Les tâches de la formation théologique orthodoxe au XXIe siècle
Présentation de l'article proposée par la revue Contacts avec assistance LLM
Cet article est la transcription d'une conférence prononcée par Elisabeth Behr-Sigel à l'occasion de la fondation de l'Institut pour l'étude du christianisme orthodoxe à Cambridge. Relevant de la réflexion programmatique, il interroge les orientations que devrait prendre la formation théologique orthodoxe au seuil du XXIe siècle. L'auteure soutient que la transmission fidèle de la Tradition ne saurait se réduire à un répétition figée, mais exige un ressourcement vivant, capable de répondre aux questions nouvelles posées par la modernité occidentale. S'appuyant sur les travaux de Lossky, Florovsky et Meyendorff, elle identifie plusieurs chantiers prioritaires : le dialogue œcuménique, la réponse théologique au problème du mal, l'approfondissement de la théologie trinitaire comme fondement anthropologique, et la question de la place des femmes dans les ministères ecclésiaux. L'article constitue ainsi un plaidoyer pour une orthodoxie universelle, critique et incarnée dans son contexte historique.

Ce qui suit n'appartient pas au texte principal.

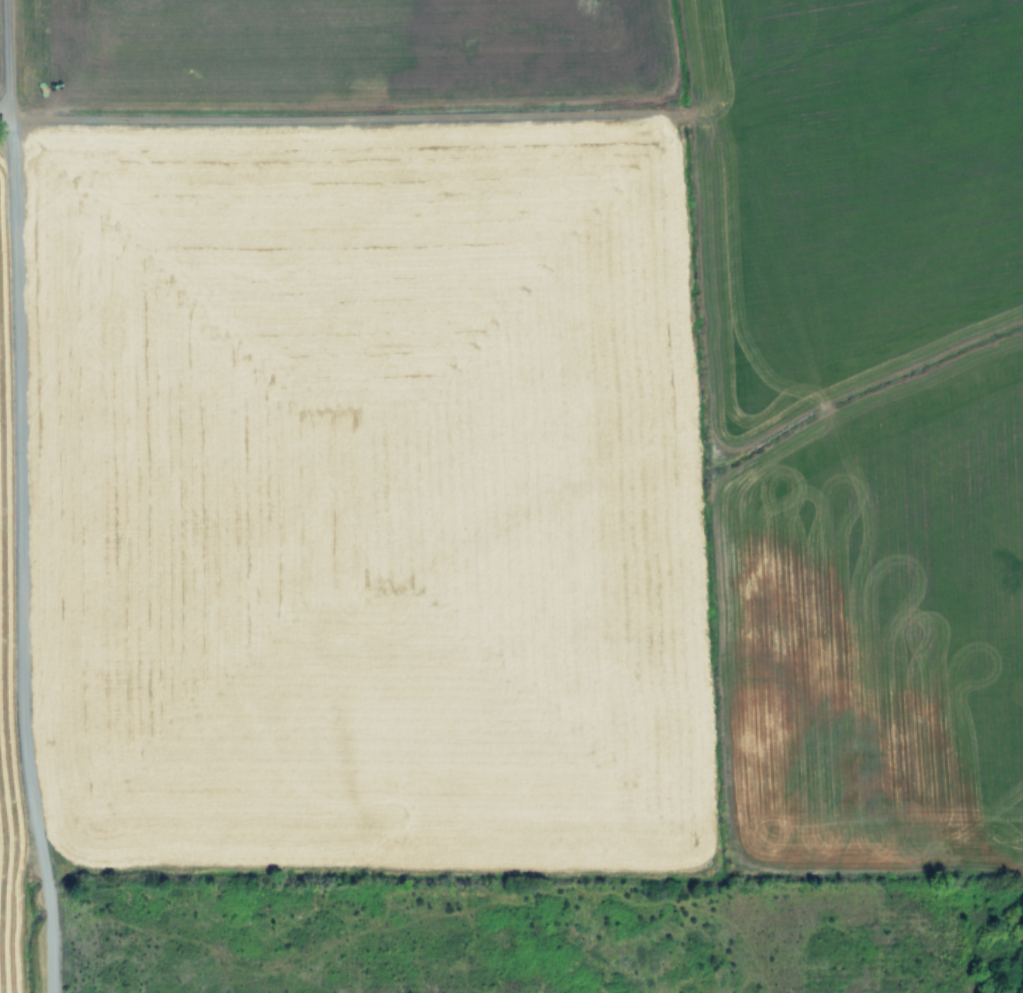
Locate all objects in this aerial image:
road: (7, 65)
crop: (511, 496)
road: (21, 559)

I – Permettez-moi de vous dire d'abord ma très grande joie de me trouver parmi vous dans le cadre universitaire de Cambridge : un cadre associé pour moi au souvenir d'un merveilleux et très musical séjour à St. John's College au temps déjà un peu lointain où un de mes petits-fils anglais y poursuivait ses études tout en chantant dans son célèbre chœur. Merci surtout de m'associer, grâce à votre invitation, à l'événement important que constitue, à mes yeux, la fondation au sein de la vénérable et prestigieuse Université de Cambridge, au cœur de l'Occident intellectuel, d'un Institut pour l'étude du christianisme orthodoxe.